The horses plodded up the path and finally reached the ridge. Before them spread, not a plateau, as might have been suspected, but a succession of other ridges, each one higher as they spread out horizonward, like regularly spaced and frozen waves.

The path angled down a barren slope covered with browning grass. At the lower edge of the slope, a dense forest covered the span that lay between the hills. There was not a living thing in sight, not even birds. An eerie feeling of loneliness closed in about them, and yet in all that loneliness Cornwall had an uncomfortable feeling between his shoulder blades.

Moving slowly, as if unwilling to go farther, the horse went down the trail, which twisted to one side to bypass a giant white oak tree that stood alone in the sweep of grass. It was a tall, yet squatty tree, with a huge bole and widely spreading branches, the first of which thrust out from the trunk not more than twelve feet above the ground.

Cornwall saw that something apparently had been driven deeply into the hard wood of the trunk. He reined in his horse and stared at it. About two feet of it extended out beyond the wood. It was a couple of inches in diameter, an ivory white and twisted.
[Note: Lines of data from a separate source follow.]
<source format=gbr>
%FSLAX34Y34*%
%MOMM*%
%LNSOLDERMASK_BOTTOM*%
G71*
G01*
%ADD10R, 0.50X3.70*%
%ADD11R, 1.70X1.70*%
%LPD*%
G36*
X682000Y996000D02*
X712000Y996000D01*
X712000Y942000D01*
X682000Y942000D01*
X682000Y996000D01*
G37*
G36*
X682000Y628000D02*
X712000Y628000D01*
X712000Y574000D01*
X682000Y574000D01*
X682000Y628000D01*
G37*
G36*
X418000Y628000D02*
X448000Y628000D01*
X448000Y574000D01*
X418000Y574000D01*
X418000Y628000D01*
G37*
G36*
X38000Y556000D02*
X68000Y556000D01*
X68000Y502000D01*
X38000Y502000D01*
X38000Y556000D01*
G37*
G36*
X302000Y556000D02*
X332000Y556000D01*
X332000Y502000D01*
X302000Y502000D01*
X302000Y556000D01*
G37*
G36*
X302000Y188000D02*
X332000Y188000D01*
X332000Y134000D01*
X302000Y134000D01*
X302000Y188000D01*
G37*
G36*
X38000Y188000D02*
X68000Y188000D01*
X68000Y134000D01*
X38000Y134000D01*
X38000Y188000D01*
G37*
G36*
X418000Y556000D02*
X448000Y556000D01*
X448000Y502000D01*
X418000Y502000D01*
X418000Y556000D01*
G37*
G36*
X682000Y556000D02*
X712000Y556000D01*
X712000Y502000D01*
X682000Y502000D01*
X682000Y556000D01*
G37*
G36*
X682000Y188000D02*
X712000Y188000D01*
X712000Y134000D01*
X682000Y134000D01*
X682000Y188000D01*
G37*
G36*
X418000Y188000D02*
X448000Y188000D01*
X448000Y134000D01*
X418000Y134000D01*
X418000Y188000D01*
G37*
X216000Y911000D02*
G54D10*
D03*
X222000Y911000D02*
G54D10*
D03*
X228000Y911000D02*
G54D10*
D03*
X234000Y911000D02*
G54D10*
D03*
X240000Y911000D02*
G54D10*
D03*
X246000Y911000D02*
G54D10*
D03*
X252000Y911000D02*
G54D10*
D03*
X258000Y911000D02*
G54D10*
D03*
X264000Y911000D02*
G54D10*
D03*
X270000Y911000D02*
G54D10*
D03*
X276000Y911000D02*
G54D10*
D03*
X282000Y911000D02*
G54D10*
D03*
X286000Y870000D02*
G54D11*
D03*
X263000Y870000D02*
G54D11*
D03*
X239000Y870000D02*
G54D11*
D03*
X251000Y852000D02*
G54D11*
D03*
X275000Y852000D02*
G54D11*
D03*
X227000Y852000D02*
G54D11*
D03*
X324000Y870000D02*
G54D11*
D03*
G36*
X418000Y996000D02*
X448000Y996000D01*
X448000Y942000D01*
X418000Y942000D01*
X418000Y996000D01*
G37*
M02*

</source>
Behind him Sniveley involuntarily sucked in his breath.

"What is it?" Mary asked.

"The horn of a unicorn," said Sniveley. "There are not many of the creatures left, and I have never heard of one that left his horn impaled in a tree."

"It is a sign," Oliver said solemnly.

Cornwall nudged his horse closer and reached down to grasp the horn. He pulled and it did not budge. He pulled again and he might as well have tried to pull a branch from the tree.
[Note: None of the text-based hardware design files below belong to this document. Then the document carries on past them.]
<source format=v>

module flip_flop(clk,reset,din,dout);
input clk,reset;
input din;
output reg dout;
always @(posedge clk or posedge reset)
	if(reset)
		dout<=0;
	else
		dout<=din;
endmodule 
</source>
"We'll have to chop it out," he said.

"Let me try," said Mary.

She reached down and grasped the horn. It came free with a single tug. It measured three feet or so in length, tapering down to a needle point. It was undamaged and unbroken.

They all gazed at it in awe.

"I never saw a thing like this before," said Mary. "Old tales, of course, told in the Borderland, but…" "It is an excellent omen," said Sniveley. "It is a good beginning."